Longitudinal Trajectory Forecasting of Human-driven Vehicles Near Traffic Lights Using Vehicle Communications

Geunseob Oh, Huei Peng

Forecasting trajectories of human-driven vehicles is a crucial problem in autonomous driving. Trajectory forecasting in the urban area is particularly hard due to complex interactions with actors (cars and pedestrians), and traffic lights (TLs). Unlike the former that has been actively studied, the impact of TLs on the prediction has rarely been discussed. Inspired by the fact that human drives differently depending on phases (green, yellow, red) and timings (elapsed time), we propose a novel approach to the trajectory forecasting problem. In our approach, we take the states of TLs as part of the conditional inputs to our deep-learning models (Human Policy Models) which map a sequence of a vehicle's states and a context to a subsequent action (longitudinal acceleration) of the vehicle. Trained on real-world naturalistic driving data recorded near a signalized intersection over 2 years, the models learn how human drivers react to various states of TLs.
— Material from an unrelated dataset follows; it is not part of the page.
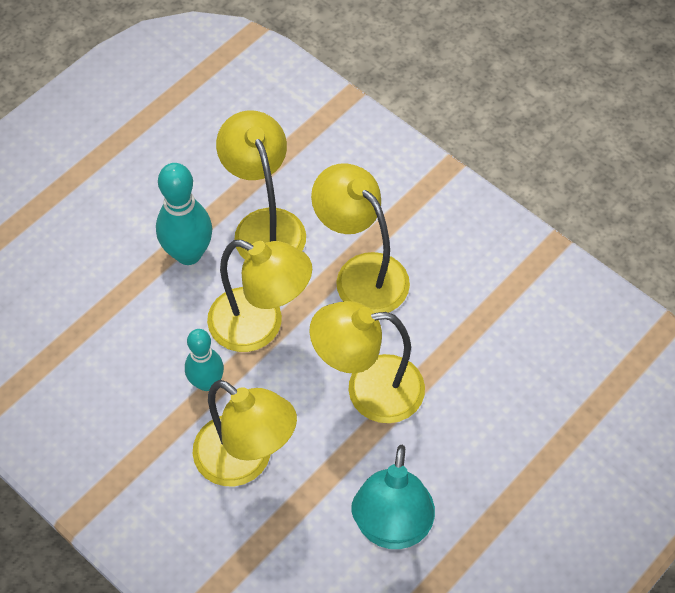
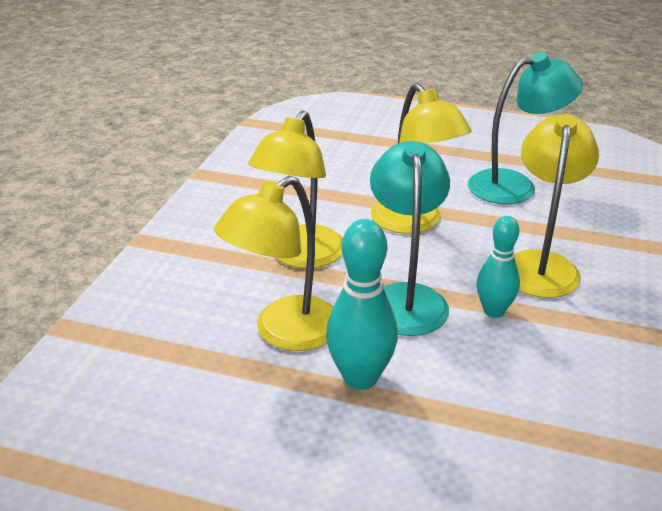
camera: 115 degrees left, 25 degrees down
yellow lamp [207,240,312,352] -> turquoise lamp [370,141,450,336]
These Human Policy Models are then used in trajectory forecasting; the key idea is to utilize the future phases and timings of TLs obtained through vehicle-to-infrastructure communications. Accordingly, an ablation study is presented to show that utilization of the phases and timings of TL significantly improves the accuracy of the forecasts. Finally, our probabilistic Human Policy Models provides probabilistic contexts for the forecasts and captures competing policies, for example, pass or stop in the yellow-light dilemma zone.